Following the 1955 Le Mans and Tourist Trophy accidents, MG delivered a sad blow to those involved in Abington's racing heritage by announcing there should be no more official Works race entries.
At the time, MG's racing team had been working on two special MGA projects both of which were to be abandoned and dismantled or sold. Despite the demise of the MGA race programme, the men soon found a way of channelling their enthusiasm back to the race track.
The annual 12 Hours Sports Car Race at Sebring Florida otherwise known as "Snetterton in the Sahara" was the perfect platform, with America being the prime market for the MGA. Sebring was contested by all major teams of the era and also attracted a variety of different drivers including many amateur drivers behind the wheel of British sports cars.
Thus 1956 saw the entry of three nearly standard MGAs prepared by dealers in New York and driven by locals, marked the beginning of MGAs at Sebring and they quickly gained fourth, fifth and sixth in class on their first attempt. In 1960, a factory supported three car team was assembled using MGA Twin Cams upgraded with works supplied components with close ratio gearboxes, larger SU 2-inch carburettors, limited slip differentials, Vanden Plas aluminium hardtops, no bumpers, 17-gallon fuel tanks, cold air intake for the carburettors, twin driving lamps, oil coolers and wing vents to remedy high under bonnet temperatures.
This car offered for sale, YD2/2571 or UMO93, was raced by Americans Jim Parkinson and Jack Flaherty, finishing 4th in class at Sebring, just behind fellow team car, YD2/2575 UMO96, #39 driven by Canadians Fred Hayes and O.D. Leavens. Following Sebring BMC dealer Ship & Shore Motors in West Palm Beach, Florida, sold UMO93 to Dr Paul Buchanan of Charleston, South Carolina, who campaigned the car across South Eastern US until circa 1963 when it dropped two valves whilst flat out on Daytona's banking and was moved to storage.

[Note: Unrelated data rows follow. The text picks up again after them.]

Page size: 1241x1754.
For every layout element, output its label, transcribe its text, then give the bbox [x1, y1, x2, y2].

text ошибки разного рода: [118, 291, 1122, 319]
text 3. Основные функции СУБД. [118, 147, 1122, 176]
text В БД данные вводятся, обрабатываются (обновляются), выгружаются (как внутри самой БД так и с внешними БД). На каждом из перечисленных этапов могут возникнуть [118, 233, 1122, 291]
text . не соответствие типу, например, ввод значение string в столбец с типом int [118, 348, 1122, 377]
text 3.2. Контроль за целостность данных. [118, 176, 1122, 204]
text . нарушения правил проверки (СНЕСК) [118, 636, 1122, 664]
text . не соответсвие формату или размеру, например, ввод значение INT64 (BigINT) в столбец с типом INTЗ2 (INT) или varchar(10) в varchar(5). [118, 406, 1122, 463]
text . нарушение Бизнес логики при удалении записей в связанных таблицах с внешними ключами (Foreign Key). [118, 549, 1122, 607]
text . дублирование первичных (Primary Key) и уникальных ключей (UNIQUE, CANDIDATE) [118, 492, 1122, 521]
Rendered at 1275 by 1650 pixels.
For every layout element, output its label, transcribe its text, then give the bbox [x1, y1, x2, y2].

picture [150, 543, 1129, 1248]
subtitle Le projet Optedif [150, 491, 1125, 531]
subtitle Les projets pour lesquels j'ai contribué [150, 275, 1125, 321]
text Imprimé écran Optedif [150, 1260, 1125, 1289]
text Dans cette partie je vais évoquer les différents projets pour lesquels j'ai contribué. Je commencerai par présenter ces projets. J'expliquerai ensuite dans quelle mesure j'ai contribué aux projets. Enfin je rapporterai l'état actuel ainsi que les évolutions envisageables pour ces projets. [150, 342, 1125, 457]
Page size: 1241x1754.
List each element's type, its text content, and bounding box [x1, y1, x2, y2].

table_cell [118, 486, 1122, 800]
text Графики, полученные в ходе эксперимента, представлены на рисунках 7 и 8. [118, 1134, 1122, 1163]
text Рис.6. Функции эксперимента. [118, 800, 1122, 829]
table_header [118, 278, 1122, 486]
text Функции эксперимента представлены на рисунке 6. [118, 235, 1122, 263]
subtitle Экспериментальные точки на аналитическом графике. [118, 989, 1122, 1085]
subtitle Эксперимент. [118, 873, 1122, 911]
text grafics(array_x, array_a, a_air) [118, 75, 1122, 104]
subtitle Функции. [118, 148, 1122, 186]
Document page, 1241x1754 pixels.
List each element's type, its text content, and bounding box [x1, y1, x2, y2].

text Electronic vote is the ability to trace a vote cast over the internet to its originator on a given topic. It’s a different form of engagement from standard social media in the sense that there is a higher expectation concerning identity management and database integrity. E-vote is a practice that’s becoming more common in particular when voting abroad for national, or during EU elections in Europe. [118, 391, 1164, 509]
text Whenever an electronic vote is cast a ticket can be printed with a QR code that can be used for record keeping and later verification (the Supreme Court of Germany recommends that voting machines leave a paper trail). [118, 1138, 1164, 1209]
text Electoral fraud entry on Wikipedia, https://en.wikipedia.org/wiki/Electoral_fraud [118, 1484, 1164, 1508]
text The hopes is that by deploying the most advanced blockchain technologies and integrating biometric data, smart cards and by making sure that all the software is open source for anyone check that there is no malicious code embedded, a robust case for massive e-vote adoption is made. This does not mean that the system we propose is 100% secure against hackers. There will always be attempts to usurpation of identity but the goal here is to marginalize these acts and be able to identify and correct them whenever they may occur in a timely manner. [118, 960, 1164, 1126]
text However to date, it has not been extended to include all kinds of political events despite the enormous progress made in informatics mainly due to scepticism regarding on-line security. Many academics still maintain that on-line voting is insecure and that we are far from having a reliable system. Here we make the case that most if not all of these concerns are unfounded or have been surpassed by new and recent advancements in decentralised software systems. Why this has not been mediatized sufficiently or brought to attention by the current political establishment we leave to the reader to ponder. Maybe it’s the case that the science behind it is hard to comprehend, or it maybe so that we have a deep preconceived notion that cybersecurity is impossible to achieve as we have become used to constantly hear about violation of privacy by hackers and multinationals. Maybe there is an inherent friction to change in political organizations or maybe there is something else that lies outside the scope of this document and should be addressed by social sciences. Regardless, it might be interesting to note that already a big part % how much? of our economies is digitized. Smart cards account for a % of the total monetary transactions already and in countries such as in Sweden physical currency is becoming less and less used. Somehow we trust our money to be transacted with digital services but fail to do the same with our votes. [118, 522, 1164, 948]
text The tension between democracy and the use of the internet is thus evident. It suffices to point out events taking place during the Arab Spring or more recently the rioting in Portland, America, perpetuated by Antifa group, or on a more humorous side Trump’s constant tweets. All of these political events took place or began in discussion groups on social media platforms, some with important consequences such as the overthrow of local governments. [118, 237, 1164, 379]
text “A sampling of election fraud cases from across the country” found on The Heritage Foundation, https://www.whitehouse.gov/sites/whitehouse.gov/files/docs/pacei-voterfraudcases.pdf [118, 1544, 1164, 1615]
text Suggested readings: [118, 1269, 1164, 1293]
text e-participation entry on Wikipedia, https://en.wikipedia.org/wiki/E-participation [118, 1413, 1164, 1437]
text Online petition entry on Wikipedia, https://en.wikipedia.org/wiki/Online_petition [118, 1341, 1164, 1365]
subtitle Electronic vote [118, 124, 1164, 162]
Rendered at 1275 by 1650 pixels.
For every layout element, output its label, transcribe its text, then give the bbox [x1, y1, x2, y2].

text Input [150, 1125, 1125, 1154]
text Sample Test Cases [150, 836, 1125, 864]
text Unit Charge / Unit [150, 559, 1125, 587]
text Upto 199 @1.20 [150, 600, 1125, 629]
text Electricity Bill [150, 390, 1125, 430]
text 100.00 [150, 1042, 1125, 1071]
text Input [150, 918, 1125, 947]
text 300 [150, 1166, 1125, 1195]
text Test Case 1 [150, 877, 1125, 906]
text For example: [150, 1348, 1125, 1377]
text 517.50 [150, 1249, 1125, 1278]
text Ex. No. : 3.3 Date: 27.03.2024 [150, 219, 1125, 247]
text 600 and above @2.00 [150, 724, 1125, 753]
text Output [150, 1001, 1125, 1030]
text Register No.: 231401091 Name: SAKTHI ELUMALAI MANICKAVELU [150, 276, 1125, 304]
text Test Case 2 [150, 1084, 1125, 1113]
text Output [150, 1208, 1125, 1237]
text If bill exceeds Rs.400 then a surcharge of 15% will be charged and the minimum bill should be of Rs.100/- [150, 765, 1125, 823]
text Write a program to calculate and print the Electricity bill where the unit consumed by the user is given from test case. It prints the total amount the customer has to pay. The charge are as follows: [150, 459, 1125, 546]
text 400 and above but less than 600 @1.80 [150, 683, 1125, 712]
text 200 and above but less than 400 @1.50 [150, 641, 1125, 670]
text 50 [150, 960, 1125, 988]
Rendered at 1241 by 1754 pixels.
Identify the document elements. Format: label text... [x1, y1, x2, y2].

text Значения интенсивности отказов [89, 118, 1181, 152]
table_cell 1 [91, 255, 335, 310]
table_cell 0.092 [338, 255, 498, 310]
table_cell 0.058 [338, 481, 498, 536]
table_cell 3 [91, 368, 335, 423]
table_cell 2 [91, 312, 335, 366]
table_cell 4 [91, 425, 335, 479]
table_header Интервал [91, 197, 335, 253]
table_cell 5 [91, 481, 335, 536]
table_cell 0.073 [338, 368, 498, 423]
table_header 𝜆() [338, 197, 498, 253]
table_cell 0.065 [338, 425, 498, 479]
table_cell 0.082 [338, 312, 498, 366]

MGA Twin Cam expert Lyle York tracked down the car in 1967 and subsequently purchased it. Mr York repaired the damage and drove it "rarely" until 1970 when it lost the clutch. After the clutch failing, Lyle put the car onto blocks where it remained with just 5,139 Miles, noted as being "virtually unmarked but the right front fender has been repainted". Remarkably Mr York retained possession of the Twin Cam for 36 years. More remarkably so he preserved the car in its completely original condition until he sold it in 2003.
Its most recent owner subjected the car to a comprehensive mechanical recommission and it was then reunited with the track once again after almost 40 years, in the 2004 Collier Cup race at Watkins Glen being driven by Bob Vitrikas. It was regularly maintained whilst the patina was preserved during his ownership and was next shown at the 2010 Radnor Hunt Concours d'Elegance in Pennsylvania, where it claimed 1st in the Historic Race Car Class.
DK Engineering purchased the car in 2015 to join their private collection and subsequently repatriated the car back to the United Kingdom. Today UMO93 remains a physical time warp as the only remaining unrestored BMC prepared MGA.
Presented with less than 6,500 Miles from new and accompanied by its original Vanden Plas aluminium roof, original side curtains and a superb file with historical data and images, this car represents a unique opportunity to purchase a significant historic race car with an unrepeatable patina and unbroken provenance. Most recently, it has been UK road registered and reunited with the original period registration of UMO93.